You soon learn why the Bristol Post is slowly slipping away into the media sunset when you read that one of its lead ‘stories’ today is the news that Bristol was warmer this weekend than Greece, Cyprus and Turkey. Walking through Stoke Gifford today, I was not aware of smouldering barbecues around the village, or bikini clad beauties gathered on the village green. To avoid accusations of sexism, there were no villagers wearing speedos, either. Thank god. Was this really news?

Factually, the story was true. Bristol basked in temperatures of up to 14c today, 3c higher than Corfu and a full 8c higher than Athens, but, frankly, so what? Life still went on as usual. You couldn’t exactly put the loungers out on a waterlogged garden, in fact you couldn’t do anything different to what you did last weekend. And the sun barely came out. I’ll bet Athens, with its sizzling 6c, still felt warmer than Bristol.

This is what we…ahem…serious writers refer to as ‘crap journalism’. Not that the Bristol Post journalists are crap, far from it, but this is a non story concocted purely to fill space. The person who wrote this not particularly fascinating meteorological masterpiece is just waiting for a cold spell when Bristol will be colder than Greenland or, when it’s dry, drier than the Sahara desert.
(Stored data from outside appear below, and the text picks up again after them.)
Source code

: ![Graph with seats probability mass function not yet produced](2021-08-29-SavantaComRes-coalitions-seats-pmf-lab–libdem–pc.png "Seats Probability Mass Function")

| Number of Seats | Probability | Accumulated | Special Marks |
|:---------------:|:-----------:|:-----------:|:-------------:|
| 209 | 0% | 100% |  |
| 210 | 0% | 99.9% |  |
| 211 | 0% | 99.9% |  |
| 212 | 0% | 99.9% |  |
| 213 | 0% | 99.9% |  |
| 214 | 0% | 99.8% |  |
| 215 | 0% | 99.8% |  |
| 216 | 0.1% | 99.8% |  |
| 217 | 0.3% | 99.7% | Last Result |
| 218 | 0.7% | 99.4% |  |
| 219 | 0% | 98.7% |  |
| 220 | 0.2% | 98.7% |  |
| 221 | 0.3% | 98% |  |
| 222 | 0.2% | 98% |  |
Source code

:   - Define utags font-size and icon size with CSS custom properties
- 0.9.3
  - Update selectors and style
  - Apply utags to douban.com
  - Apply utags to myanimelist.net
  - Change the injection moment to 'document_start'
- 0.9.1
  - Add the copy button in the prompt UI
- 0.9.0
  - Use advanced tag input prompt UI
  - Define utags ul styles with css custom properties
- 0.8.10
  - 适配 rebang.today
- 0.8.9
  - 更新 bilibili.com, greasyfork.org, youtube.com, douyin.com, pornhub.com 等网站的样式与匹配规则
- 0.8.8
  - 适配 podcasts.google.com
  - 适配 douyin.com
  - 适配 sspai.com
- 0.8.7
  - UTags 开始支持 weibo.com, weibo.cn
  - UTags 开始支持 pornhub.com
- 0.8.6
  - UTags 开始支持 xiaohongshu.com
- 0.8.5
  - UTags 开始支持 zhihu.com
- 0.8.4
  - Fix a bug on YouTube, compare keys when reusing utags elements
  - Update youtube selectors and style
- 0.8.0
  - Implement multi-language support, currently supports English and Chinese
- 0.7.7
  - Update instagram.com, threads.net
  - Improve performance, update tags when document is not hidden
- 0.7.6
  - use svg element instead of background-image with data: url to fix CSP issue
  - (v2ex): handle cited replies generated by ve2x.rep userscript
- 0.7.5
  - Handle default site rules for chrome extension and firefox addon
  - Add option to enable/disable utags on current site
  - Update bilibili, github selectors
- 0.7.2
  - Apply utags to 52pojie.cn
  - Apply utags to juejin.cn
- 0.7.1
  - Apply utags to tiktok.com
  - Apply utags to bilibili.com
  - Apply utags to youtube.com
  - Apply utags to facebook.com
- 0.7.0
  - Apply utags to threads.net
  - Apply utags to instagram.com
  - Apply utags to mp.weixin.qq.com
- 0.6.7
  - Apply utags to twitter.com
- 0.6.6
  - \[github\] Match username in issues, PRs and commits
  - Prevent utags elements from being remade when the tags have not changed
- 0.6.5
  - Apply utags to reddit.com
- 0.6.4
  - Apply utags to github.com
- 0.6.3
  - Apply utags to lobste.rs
He’ll be logged into some weather forecasting site or other. “Hey Mike”, the junior hack will say to the editor. “It’s only wetter than the rain forest in Bristol today!” Mike will be sitting on the edge of the hack’s desk and will look up, in the style of Washington Post editor Ben Bradlee, and announce, “Run that baby!” And there’s tomorrow’s big news. It’s warmer than Greece. Not exactly Watergate, is it, Mike?

Unfortunately, it won’t be warmer than Greece when it really matters, like in the spring, summer and autumn and somehow I doubt that the Post will be telling us that it’s a mere 20c warmer in Greece than it is in Bristol. After all, that’s not news, is it?